• [Problem requirements]: Rewrite the lines below as a Markdown table with the columns Row and Line. Start at the line containing "common name: Patagonia indian-wheat", end at the line containing "common name: Drone fly", number each line in order, and leave out blank lines.

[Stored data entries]

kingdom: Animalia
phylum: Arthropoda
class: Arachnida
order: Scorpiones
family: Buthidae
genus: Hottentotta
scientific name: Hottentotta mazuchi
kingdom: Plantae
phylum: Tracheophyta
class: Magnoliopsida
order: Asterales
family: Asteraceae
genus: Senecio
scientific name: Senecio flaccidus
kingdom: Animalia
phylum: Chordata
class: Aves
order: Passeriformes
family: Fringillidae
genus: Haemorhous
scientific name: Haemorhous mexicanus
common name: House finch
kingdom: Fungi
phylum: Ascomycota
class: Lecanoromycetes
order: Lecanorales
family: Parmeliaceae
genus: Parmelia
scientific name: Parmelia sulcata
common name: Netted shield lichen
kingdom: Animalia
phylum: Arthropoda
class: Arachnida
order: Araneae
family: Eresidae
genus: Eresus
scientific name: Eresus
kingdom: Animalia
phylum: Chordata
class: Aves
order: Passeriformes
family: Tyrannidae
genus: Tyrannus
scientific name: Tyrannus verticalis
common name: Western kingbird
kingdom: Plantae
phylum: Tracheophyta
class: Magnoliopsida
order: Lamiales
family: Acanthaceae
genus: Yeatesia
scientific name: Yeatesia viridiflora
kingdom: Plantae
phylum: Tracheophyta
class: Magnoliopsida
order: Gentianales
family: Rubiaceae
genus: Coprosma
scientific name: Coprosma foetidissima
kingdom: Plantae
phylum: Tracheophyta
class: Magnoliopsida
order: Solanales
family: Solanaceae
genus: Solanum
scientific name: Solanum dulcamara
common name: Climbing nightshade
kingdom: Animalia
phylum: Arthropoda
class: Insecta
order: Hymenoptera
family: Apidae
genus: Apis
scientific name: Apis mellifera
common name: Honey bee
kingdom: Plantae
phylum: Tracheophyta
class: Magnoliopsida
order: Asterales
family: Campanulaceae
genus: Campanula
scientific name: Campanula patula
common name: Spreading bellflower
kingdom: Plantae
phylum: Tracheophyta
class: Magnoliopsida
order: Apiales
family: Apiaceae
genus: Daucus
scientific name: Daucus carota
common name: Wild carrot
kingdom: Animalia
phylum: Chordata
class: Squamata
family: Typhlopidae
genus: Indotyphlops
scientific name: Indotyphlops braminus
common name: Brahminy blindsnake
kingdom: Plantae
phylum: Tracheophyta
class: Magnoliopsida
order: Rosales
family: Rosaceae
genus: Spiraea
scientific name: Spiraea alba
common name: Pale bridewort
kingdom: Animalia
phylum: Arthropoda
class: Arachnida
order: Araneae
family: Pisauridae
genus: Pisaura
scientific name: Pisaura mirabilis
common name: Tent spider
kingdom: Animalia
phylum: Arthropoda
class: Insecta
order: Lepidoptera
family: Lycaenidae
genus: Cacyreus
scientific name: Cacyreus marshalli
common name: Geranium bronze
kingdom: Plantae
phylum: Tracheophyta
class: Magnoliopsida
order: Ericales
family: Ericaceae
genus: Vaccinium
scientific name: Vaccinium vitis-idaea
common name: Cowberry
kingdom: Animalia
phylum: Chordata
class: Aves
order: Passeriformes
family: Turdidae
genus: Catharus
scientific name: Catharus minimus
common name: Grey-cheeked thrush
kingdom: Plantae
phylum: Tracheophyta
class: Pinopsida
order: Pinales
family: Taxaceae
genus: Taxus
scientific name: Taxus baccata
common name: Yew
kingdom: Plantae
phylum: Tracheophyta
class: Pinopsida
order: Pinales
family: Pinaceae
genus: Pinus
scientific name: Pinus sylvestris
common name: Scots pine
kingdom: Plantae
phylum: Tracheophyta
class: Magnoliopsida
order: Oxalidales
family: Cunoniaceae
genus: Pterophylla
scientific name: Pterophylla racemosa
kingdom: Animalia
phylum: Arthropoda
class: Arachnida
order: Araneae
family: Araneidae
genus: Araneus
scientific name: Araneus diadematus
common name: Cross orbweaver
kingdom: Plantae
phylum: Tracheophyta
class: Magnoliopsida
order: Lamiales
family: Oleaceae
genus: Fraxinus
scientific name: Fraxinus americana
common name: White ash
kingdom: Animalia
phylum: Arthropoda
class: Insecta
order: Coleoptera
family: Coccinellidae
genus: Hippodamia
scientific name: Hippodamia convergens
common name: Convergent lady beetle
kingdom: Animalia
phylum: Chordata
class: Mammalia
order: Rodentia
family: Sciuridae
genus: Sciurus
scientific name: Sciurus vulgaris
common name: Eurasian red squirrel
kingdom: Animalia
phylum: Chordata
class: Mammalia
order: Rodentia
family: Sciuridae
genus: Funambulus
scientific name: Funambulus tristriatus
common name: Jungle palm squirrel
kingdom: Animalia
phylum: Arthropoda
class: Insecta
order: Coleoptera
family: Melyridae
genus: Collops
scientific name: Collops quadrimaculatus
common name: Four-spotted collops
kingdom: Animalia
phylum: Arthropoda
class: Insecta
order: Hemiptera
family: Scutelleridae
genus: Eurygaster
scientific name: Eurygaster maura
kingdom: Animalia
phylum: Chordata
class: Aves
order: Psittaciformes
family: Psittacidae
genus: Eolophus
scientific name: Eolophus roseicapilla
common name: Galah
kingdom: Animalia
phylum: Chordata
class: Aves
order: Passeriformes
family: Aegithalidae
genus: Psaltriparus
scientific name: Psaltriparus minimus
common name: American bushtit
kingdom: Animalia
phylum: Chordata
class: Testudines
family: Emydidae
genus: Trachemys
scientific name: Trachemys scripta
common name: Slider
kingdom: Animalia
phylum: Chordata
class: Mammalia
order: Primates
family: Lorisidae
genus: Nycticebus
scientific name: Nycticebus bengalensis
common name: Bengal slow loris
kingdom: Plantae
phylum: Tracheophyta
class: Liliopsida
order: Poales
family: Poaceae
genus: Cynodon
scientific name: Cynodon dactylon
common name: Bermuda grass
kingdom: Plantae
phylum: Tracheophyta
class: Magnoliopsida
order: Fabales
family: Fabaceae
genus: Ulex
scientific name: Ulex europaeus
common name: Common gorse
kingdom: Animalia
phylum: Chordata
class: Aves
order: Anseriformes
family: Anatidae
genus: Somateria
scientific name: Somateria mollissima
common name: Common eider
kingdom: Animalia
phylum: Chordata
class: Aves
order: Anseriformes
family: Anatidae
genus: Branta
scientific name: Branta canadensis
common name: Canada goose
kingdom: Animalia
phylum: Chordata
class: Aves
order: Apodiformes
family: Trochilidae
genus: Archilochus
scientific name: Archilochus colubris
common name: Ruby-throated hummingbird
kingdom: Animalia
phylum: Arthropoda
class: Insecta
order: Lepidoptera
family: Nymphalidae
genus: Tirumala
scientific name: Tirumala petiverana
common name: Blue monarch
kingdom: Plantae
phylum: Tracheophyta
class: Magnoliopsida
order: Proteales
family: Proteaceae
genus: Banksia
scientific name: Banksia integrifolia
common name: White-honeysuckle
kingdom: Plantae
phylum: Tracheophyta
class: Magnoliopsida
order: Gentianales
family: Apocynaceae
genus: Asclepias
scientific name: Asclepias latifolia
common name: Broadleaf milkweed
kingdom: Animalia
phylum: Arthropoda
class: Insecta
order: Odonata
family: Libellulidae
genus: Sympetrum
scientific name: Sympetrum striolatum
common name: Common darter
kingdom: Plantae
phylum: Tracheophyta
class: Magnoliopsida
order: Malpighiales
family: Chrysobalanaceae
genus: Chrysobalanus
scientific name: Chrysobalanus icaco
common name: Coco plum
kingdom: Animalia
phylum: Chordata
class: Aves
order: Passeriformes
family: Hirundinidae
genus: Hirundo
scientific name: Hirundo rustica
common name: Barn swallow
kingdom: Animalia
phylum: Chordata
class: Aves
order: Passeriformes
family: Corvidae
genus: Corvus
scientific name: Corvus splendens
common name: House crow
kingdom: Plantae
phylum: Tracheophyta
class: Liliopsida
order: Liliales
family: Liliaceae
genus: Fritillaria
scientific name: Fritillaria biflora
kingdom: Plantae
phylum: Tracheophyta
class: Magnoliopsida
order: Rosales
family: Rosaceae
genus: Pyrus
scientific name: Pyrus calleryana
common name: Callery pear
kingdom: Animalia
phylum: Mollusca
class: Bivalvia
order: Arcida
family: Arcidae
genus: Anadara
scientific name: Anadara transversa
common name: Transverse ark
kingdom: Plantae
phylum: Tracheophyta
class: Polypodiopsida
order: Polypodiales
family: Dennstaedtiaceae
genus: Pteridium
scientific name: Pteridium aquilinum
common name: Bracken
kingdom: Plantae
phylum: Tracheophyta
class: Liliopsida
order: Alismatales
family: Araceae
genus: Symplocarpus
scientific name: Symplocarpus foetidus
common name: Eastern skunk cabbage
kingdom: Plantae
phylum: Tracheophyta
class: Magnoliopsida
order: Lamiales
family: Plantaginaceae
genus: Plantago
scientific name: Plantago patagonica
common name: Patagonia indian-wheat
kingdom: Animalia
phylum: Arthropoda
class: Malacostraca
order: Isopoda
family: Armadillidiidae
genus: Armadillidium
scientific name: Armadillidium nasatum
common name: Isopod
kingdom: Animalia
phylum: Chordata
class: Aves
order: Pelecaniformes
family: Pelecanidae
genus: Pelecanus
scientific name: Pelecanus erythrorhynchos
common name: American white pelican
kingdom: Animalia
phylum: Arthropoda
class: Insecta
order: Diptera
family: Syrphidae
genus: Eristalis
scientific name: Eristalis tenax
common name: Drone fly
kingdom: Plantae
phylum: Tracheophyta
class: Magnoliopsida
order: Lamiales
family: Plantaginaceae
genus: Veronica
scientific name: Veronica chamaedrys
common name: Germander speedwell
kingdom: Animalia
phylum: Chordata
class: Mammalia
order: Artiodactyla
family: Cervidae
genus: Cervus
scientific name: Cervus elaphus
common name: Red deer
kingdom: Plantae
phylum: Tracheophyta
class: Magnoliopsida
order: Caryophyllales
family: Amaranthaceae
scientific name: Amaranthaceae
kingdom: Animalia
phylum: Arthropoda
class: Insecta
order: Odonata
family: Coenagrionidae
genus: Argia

• [Completed exercise]:
| Row | Line |
|---|---|
| 1 | common name: Patagonia indian-wheat |
| 2 | kingdom: Animalia |
| 3 | phylum: Arthropoda |
| 4 | class: Malacostraca |
| 5 | order: Isopoda |
| 6 | family: Armadillidiidae |
| 7 | genus: Armadillidium |
| 8 | scientific name: Armadillidium nasatum |
| 9 | common name: Isopod |
| 10 | kingdom: Animalia |
| 11 | phylum: Chordata |
| 12 | class: Aves |
| 13 | order: Pelecaniformes |
| 14 | family: Pelecanidae |
| 15 | genus: Pelecanus |
| 16 | scientific name: Pelecanus erythrorhynchos |
| 17 | common name: American white pelican |
| 18 | kingdom: Animalia |
| 19 | phylum: Arthropoda |
| 20 | class: Insecta |
| 21 | order: Diptera |
| 22 | family: Syrphidae |
| 23 | genus: Eristalis |
| 24 | scientific name: Eristalis tenax |
| 25 | common name: Drone fly |